(SOURCE MATERIAL)

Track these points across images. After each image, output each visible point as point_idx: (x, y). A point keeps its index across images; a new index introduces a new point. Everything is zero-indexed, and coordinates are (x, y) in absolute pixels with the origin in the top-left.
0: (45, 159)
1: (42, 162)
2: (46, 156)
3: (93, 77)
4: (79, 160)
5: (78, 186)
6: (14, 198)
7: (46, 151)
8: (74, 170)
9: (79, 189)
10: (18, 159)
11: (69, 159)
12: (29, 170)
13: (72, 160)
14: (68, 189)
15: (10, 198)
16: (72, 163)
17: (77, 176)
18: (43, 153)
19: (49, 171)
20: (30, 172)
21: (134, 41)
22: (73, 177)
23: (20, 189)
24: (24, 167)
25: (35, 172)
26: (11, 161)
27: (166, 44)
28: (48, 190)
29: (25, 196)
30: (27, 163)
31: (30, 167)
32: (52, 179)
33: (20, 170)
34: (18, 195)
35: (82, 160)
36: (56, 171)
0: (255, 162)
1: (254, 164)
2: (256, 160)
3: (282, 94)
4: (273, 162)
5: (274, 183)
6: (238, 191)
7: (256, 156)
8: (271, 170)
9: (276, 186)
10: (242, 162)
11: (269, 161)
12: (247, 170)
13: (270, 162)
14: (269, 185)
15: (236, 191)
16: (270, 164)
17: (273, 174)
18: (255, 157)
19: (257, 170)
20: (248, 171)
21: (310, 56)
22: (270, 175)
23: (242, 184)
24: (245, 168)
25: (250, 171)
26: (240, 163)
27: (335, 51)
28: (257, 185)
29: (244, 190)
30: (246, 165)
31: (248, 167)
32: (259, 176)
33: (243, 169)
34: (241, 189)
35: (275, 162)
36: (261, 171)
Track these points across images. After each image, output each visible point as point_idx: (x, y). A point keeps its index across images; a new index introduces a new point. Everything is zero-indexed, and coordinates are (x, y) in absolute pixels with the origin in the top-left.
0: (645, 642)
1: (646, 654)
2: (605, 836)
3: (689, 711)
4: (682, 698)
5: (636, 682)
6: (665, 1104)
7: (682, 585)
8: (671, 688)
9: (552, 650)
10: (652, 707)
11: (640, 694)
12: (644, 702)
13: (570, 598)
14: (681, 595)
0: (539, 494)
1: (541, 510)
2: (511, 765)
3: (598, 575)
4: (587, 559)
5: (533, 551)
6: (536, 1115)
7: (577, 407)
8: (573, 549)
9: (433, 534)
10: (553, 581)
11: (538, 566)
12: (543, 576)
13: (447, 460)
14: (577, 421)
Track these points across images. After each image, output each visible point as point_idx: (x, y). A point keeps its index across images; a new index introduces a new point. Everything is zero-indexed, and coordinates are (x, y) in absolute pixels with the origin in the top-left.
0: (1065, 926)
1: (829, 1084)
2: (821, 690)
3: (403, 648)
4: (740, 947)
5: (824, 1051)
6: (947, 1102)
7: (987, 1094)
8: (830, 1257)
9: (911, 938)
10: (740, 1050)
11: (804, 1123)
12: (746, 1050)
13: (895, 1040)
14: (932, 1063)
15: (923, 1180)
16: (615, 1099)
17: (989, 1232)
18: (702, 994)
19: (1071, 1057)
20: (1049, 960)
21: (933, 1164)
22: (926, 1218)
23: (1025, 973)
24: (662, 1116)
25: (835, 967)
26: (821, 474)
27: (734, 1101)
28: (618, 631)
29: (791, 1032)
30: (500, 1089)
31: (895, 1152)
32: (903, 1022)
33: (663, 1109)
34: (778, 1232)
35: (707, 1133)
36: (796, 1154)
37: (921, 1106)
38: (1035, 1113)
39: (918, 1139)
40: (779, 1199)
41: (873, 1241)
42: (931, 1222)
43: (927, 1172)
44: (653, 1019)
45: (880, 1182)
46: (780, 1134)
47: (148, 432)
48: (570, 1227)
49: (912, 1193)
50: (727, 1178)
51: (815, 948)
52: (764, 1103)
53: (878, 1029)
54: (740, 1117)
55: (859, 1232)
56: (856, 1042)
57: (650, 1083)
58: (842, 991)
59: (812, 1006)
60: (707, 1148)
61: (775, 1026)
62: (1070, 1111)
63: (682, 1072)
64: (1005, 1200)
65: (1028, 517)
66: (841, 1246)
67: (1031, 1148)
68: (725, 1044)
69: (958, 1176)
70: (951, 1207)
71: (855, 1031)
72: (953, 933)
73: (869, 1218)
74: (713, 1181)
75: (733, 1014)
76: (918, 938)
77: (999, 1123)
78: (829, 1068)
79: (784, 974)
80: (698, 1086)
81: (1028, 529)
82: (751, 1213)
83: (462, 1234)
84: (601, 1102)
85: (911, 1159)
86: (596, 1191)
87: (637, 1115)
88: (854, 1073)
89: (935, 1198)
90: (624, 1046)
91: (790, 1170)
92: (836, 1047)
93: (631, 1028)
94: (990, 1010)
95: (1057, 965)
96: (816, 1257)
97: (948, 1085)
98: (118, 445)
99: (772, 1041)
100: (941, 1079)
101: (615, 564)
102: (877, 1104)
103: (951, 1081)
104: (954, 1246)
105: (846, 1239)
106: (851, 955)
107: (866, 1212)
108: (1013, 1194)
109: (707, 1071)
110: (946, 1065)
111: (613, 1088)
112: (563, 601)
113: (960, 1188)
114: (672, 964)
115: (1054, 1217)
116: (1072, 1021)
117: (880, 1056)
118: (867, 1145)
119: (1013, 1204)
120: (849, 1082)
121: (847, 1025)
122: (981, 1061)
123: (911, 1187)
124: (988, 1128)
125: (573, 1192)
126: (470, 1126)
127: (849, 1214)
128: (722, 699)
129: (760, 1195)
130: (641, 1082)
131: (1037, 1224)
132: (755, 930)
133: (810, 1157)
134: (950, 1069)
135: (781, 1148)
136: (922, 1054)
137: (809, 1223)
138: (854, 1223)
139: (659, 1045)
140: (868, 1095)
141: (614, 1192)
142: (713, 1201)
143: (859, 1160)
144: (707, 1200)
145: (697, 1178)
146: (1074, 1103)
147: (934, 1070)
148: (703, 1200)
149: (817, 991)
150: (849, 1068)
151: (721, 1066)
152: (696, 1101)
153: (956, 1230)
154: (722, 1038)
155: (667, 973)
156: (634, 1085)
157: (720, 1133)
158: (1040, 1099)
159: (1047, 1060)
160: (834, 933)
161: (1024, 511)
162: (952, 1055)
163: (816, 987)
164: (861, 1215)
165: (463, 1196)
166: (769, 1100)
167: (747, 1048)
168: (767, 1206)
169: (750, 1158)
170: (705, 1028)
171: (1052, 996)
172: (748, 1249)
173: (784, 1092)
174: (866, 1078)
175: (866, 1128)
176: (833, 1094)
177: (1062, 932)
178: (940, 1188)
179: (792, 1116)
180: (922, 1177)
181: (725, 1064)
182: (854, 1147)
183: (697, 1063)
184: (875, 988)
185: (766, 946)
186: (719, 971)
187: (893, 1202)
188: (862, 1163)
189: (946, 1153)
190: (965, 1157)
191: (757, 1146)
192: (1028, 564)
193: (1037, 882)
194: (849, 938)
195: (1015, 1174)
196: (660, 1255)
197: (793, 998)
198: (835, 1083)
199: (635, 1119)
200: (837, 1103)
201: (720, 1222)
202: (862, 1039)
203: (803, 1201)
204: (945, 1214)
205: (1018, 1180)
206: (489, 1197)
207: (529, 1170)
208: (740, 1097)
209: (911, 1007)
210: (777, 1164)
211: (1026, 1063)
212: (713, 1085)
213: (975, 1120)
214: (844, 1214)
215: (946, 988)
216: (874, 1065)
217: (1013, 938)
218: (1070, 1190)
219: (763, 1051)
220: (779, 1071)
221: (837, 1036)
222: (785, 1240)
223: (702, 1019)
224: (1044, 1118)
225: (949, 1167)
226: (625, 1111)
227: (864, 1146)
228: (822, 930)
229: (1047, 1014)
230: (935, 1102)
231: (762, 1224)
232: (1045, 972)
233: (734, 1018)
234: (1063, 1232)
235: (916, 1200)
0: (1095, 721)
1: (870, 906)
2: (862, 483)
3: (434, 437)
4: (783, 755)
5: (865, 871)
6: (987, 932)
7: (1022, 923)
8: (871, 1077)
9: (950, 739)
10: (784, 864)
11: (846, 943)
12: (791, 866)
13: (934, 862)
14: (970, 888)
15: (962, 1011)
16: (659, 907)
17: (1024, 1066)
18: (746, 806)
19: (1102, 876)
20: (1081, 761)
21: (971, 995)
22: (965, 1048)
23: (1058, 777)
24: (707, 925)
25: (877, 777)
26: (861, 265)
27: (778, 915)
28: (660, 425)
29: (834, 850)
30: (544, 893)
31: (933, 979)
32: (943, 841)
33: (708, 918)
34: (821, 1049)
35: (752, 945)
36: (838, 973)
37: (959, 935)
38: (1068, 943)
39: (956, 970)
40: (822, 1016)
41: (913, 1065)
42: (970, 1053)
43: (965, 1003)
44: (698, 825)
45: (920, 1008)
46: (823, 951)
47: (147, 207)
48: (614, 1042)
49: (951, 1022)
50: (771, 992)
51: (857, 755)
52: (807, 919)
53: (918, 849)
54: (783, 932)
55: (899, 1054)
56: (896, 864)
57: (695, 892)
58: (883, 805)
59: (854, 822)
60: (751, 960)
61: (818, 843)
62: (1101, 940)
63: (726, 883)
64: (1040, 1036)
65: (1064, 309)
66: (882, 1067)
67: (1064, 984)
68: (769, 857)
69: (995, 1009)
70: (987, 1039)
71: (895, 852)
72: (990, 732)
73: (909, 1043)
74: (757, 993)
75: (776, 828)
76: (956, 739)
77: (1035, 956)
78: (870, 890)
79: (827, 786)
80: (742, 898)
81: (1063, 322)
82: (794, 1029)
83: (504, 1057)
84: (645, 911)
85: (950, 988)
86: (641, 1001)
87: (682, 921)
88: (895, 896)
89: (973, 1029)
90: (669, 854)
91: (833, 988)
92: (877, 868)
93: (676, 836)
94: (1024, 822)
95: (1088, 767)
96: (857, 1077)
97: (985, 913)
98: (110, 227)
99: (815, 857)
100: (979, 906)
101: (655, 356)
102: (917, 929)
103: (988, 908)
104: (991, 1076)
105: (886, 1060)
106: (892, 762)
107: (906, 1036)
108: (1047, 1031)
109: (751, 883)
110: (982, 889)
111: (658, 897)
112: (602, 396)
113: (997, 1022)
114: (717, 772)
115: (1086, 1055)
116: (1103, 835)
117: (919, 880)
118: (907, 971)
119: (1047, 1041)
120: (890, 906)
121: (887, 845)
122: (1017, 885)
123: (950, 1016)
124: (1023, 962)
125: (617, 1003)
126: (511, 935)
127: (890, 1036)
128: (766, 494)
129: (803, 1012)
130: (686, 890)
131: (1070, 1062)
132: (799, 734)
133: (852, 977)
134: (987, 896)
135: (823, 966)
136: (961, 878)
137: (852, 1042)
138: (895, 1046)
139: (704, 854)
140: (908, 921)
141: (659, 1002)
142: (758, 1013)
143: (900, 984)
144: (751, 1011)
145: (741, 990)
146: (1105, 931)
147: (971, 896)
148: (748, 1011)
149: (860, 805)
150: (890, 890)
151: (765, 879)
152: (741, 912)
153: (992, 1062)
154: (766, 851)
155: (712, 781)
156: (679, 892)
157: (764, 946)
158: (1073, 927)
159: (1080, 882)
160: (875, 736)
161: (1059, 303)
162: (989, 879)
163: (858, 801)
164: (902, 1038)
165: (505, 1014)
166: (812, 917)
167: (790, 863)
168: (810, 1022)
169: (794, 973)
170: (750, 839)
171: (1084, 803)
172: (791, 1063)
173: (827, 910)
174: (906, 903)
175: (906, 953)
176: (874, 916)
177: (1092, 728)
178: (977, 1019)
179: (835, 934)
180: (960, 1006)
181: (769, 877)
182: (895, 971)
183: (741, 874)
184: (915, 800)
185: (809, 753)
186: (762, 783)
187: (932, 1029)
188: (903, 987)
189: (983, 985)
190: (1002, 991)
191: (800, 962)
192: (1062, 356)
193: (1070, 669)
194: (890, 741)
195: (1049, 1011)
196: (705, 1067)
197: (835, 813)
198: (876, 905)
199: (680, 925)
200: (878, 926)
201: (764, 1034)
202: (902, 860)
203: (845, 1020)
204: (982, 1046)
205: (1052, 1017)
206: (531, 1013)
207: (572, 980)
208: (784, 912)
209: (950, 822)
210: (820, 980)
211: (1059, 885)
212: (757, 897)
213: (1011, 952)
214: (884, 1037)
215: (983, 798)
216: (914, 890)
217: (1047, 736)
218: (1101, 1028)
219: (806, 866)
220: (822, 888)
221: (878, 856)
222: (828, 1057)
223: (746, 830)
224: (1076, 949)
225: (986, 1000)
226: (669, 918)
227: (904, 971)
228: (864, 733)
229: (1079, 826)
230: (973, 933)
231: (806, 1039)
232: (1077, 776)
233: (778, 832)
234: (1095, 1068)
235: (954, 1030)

(End SOURCE MATERIAL)

▶ _WHAT YOU HAVE TO DO_
Copy the lines of the records word for word, from the start up to and including the line with "6: (14, 198)".

▶ _RESPONSE AREA_
Track these points across images. After each image, output each visible point as point_idx: (x, y). A point keeps its index across images; a new index introduces a new point. Everything is zero-indexed, and coordinates are (x, y) in absolute pixels with the origin in the top-left.
0: (45, 159)
1: (42, 162)
2: (46, 156)
3: (93, 77)
4: (79, 160)
5: (78, 186)
6: (14, 198)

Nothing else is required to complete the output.